::: INPUT DATA
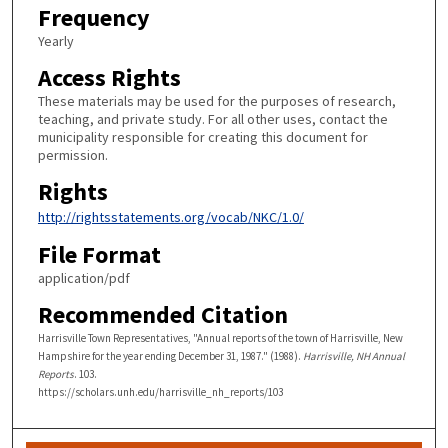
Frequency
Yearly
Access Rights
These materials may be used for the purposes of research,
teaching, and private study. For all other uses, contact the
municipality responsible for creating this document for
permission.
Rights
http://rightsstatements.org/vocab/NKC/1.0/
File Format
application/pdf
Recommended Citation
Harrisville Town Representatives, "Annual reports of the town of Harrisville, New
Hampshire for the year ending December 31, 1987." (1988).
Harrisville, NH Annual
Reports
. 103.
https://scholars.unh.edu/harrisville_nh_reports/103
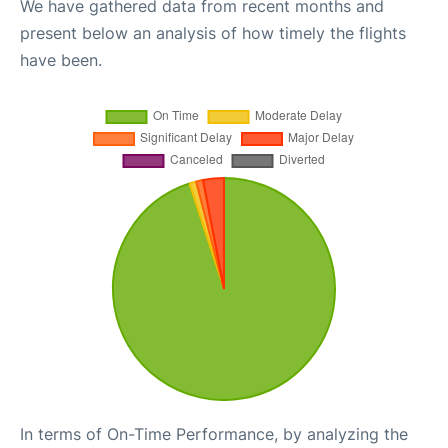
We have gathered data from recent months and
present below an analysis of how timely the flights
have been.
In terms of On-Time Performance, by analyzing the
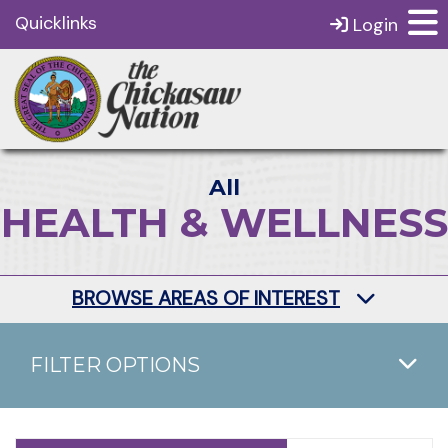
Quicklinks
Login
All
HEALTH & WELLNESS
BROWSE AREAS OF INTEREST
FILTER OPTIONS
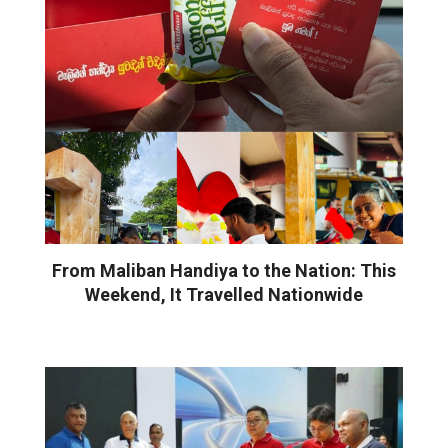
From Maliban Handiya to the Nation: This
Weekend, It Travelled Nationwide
::::::
Repeat the text of the listing above with "Yearly" switched to "Annually" and everything else unchanged, leaving out the pictures.

■ FINISHED EXERCISE
Frequency
Annually
Access Rights
These materials may be used for the purposes of research,
teaching, and private study. For all other uses, contact the
municipality responsible for creating this document for
permission.
Rights
http://rightsstatements.org/vocab/NKC/1.0/
File Format
application/pdf
Recommended Citation
Harrisville Town Representatives, "Annual reports of the town of Harrisville, New
Hampshire for the year ending December 31, 1987." (1988).
Harrisville, NH Annual
Reports
. 103.
https://scholars.unh.edu/harrisville_nh_reports/103
We have gathered data from recent months and
present below an analysis of how timely the flights
have been.
In terms of On-Time Performance, by analyzing the
Quicklinks
Login
All
HEALTH & WELLNESS
BROWSE AREAS OF INTEREST
FILTER OPTIONS
From Maliban Handiya to the Nation: This
Weekend, It Travelled Nationwide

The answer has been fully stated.